Healthy Pregnancy Diet

Pregnancy is a highly demanding physiologic state. In low socioeconomic groups, you find maternal malnutrition in India causing low birth weight infants and high maternal mortality.

Pregnant/lactating woman should eat a variety of foods to ensure her own nutritional needs as well of her growing infant.

Macro and Micronutrients

Daily Increase In Energy, Protein and Fat intakes.

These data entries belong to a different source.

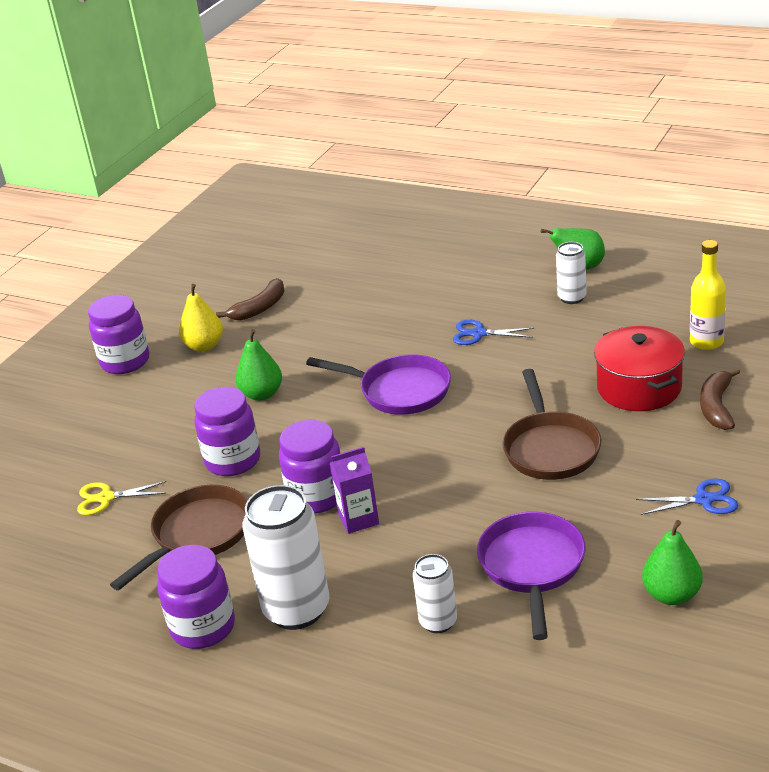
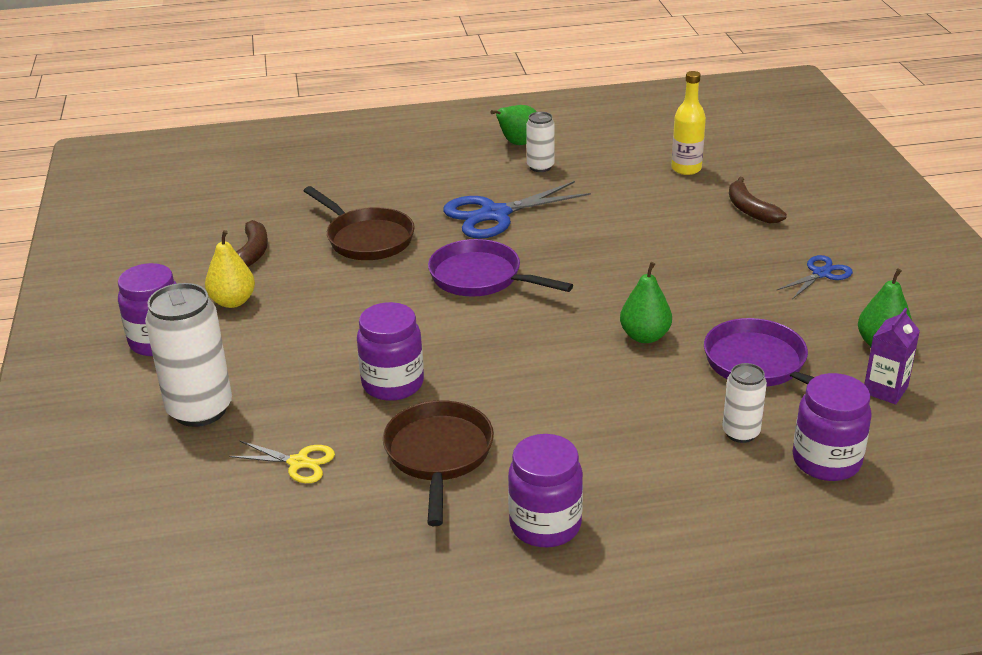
camera: 40 degrees left, 0 degrees up
(106, 498) = (298, 463): yellow scissors -> yellow scissors turned 120 degrees counterclockwise
(262, 394) = (349, 322): green pear -> green pear (645, 336)
(297, 610) = (612, 474): white can -> white can (200, 410)
(317, 496) = (513, 383): purple jar -> purple jar (826, 461)
(358, 519) = (574, 385): purple carton -> purple carton (885, 390)
(400, 391) = (481, 278): purple pan -> purple pan turned 135 degrees counterclockwise
(479, 334) = (495, 214): blue scissors -> blue scissors, size x1.86
(550, 448) = (664, 278): brown pan -> brown pan (367, 239)
(639, 388) = (677, 214): red pot -> none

  • Folic acid-Reduce the risk of birth malformations and increases the birth weight.
  • Mother and Foetus need iron to meet the high demands of Rbc formation.
  • Calcium is essential for both Pregnancy and lactation-
  1. For bones and teeth of the baby.
  2. For secreting breast milk rich in calcium.
  3. To prevent Osteoporosis in mother.
  • Iodine is must for proper mental health of growing foetus and infant.
  • Vitamin A in lactation improves child survival.
  • Vitamin B12 and C are needed by the lactating mother.

What to Eat

  1. Energy-60% from rice, wheat and millets, Cooking oil(Also PUFA)
  2. Protein-Milk, fish, poultry and eggs

Proper combination of cereals, pulses and nuts.

  1. Folic acid-Green leafy veg, legumes, nuts and liver.
  2. Iron-Legumes, dry fruits and green leafy vegetables, meat, fish and poultry.
  3. Fruits rich in Vit C like amla, guava, citrus fruits and sprouts improve Iron absorption from plant foods.
  4. Calcium-Milk is the best source.
  5. Fibre-Eat whole grains, cereals, pulses and vegetables to avoid constipation.
  6. Plenty of fluids-8-12 glasses of water.
  7. Salt not to be restricted.
  8. Avoid excess tea and coffee.
  9. Daily supplements of Iron, Folic acid, Vit B12 and calcium after 14-16 weeks pregnancy and continue in lactation.